[AIM OF THE EXERCISE] Transcribe the data that follows in full. Leave out the pictures.

[INFORMATION SUPPLIED]
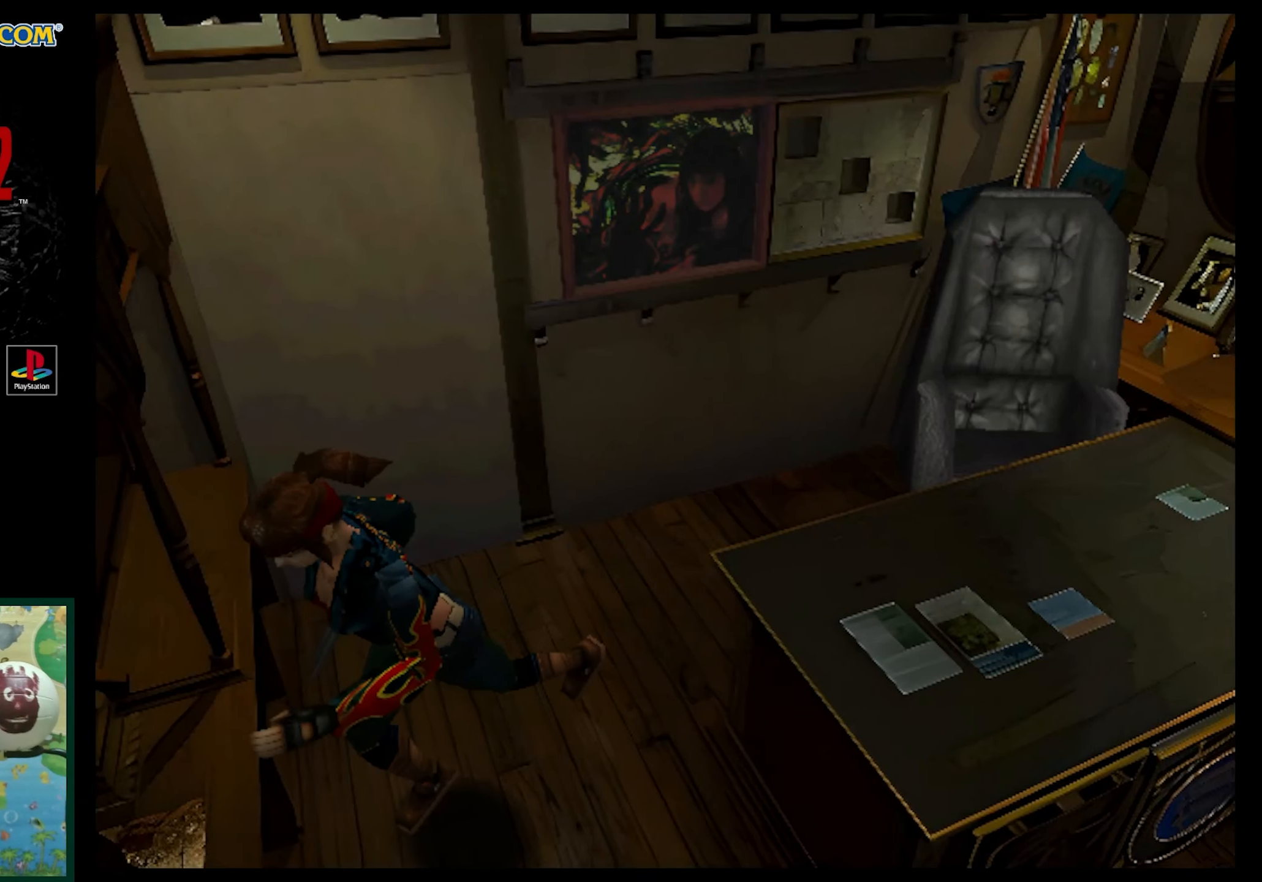
{"buttons": ["SQUARE", "DPAD_UP", "DPAD_LEFT"], "events": [[17, "DPAD_UP", "up"], [17, "SQUARE", "up"], [250, "DPAD_UP", "down"], [400, "SQUARE", "down"]]}
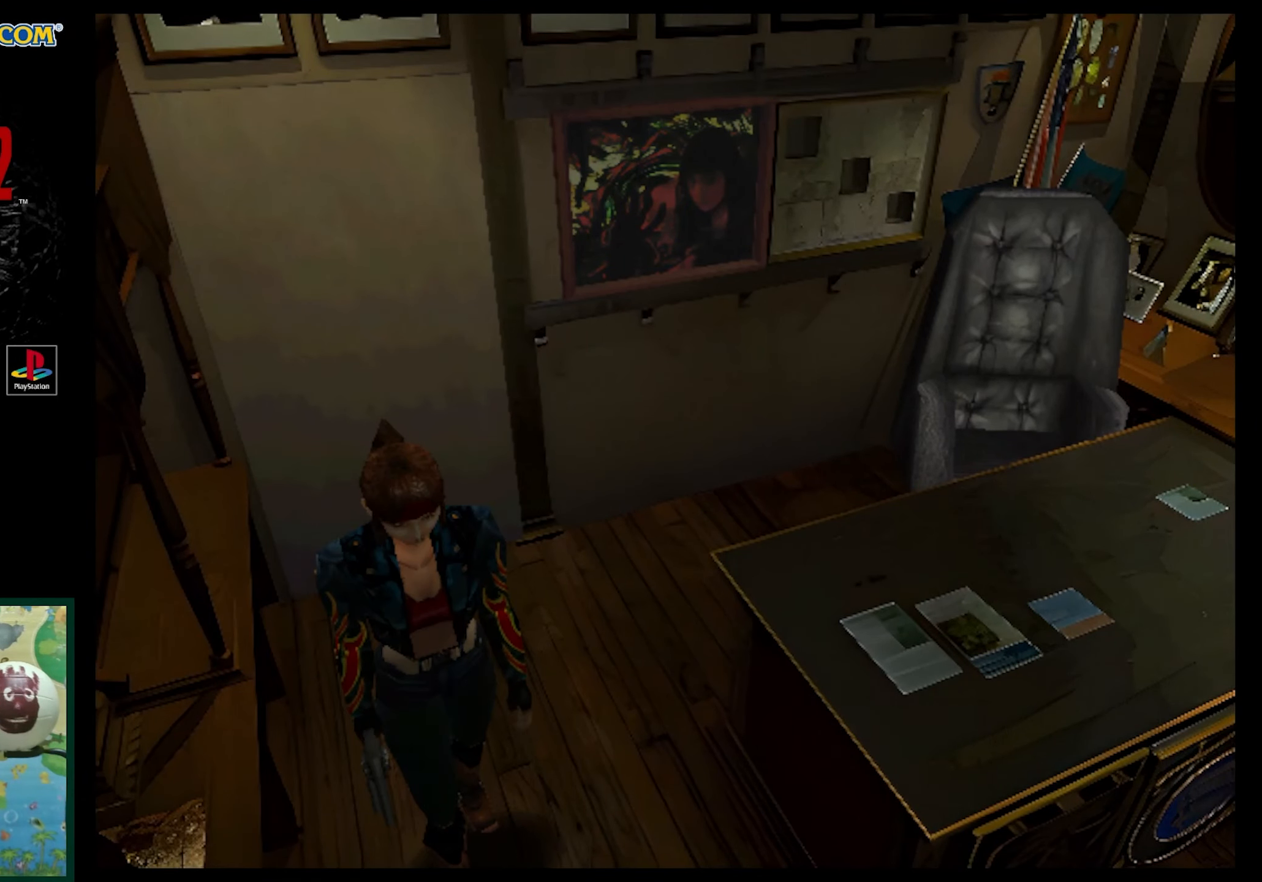
{"buttons": ["SQUARE", "DPAD_UP"], "events": [[433, "DPAD_LEFT", "up"]]}
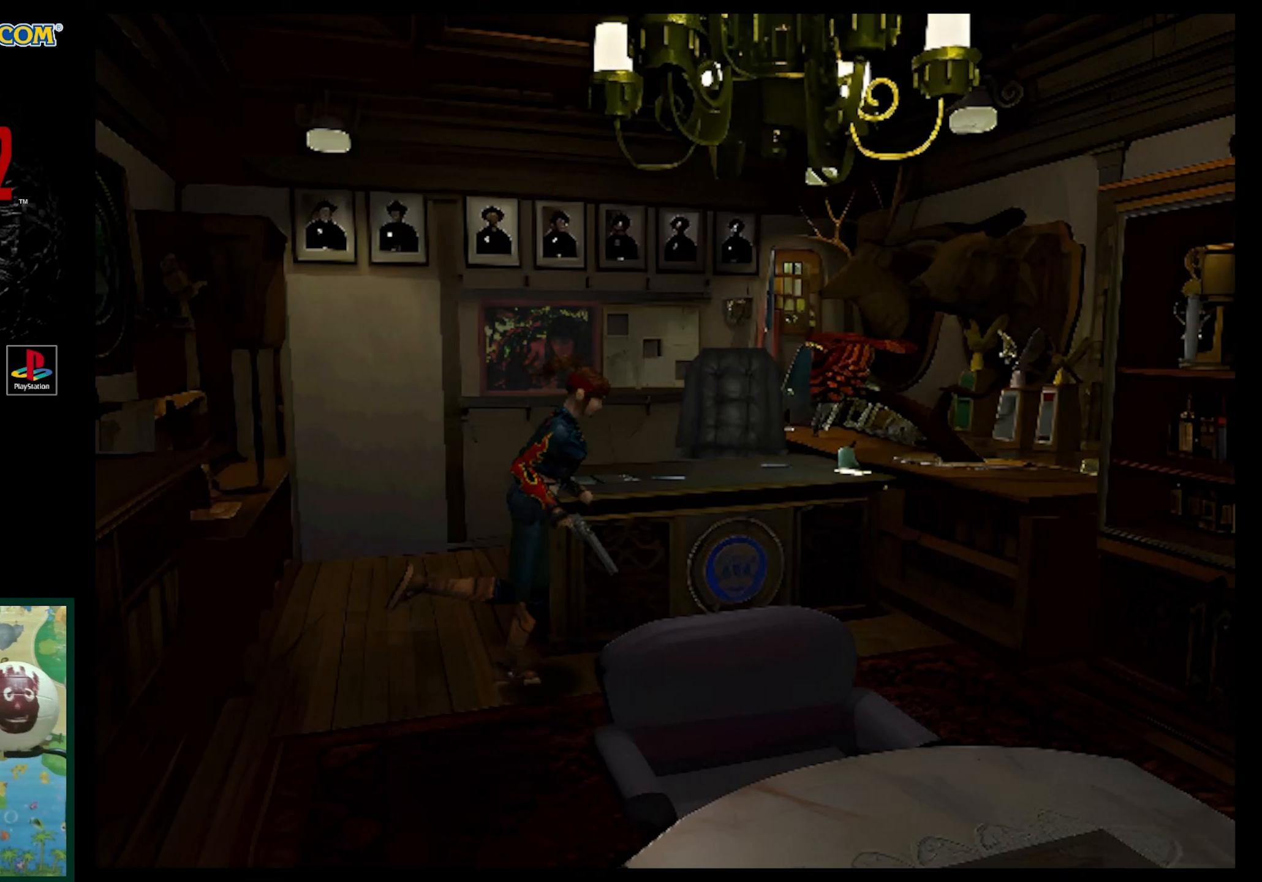
{"buttons": ["SQUARE", "DPAD_UP"], "events": [[167, "DPAD_RIGHT", "down"], [500, "DPAD_RIGHT", "up"]]}
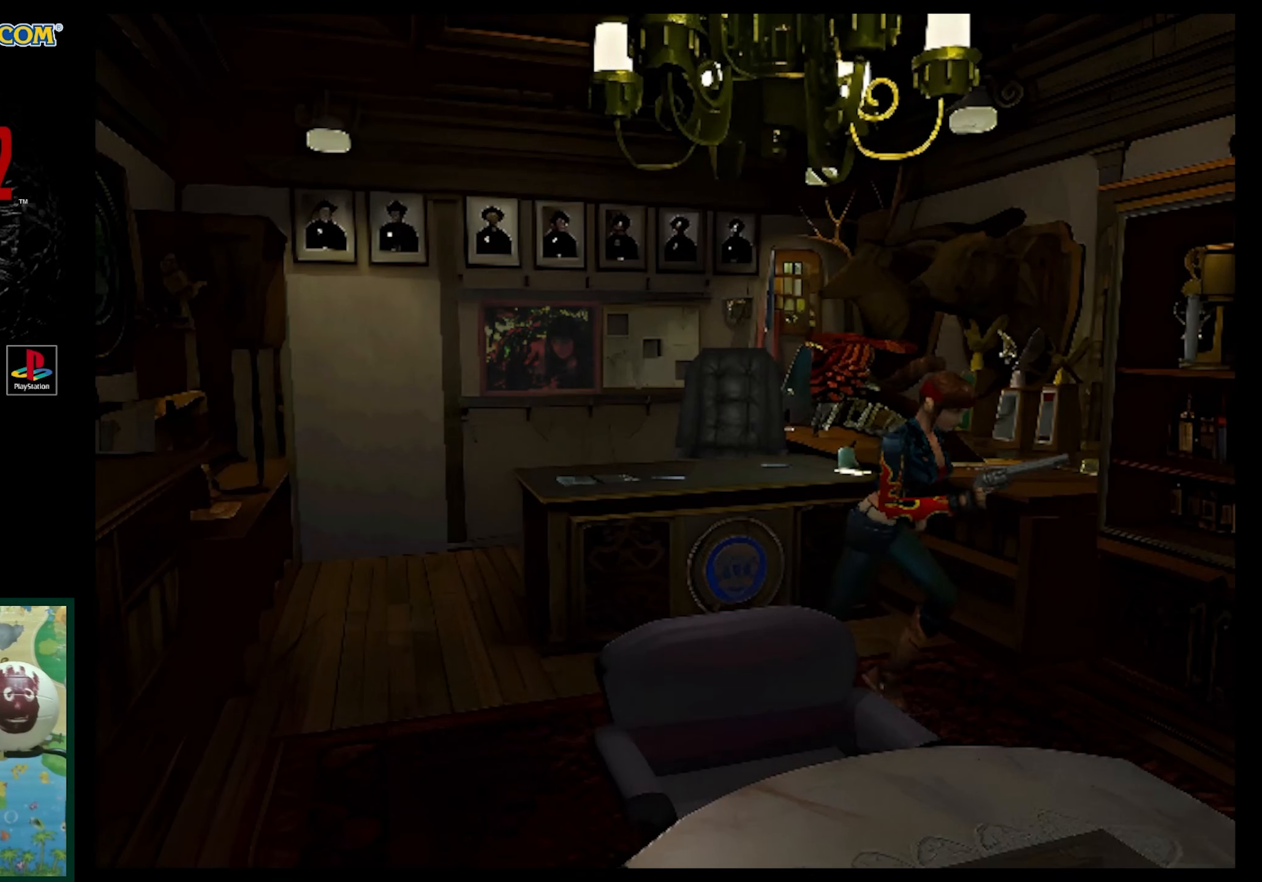
{"buttons": ["SQUARE", "DPAD_UP"], "events": [[300, "DPAD_RIGHT", "down"], [467, "DPAD_RIGHT", "up"]]}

[SOLVED PROBLEM]
{"buttons": ["SQUARE", "DPAD_UP", "DPAD_LEFT"], "events": [[17, "DPAD_UP", "up"], [17, "SQUARE", "up"], [250, "DPAD_UP", "down"], [400, "SQUARE", "down"]]}
{"buttons": ["SQUARE", "DPAD_UP"], "events": [[433, "DPAD_LEFT", "up"]]}
{"buttons": ["SQUARE", "DPAD_UP"], "events": [[167, "DPAD_RIGHT", "down"], [500, "DPAD_RIGHT", "up"]]}
{"buttons": ["SQUARE", "DPAD_UP"], "events": [[300, "DPAD_RIGHT", "down"], [467, "DPAD_RIGHT", "up"]]}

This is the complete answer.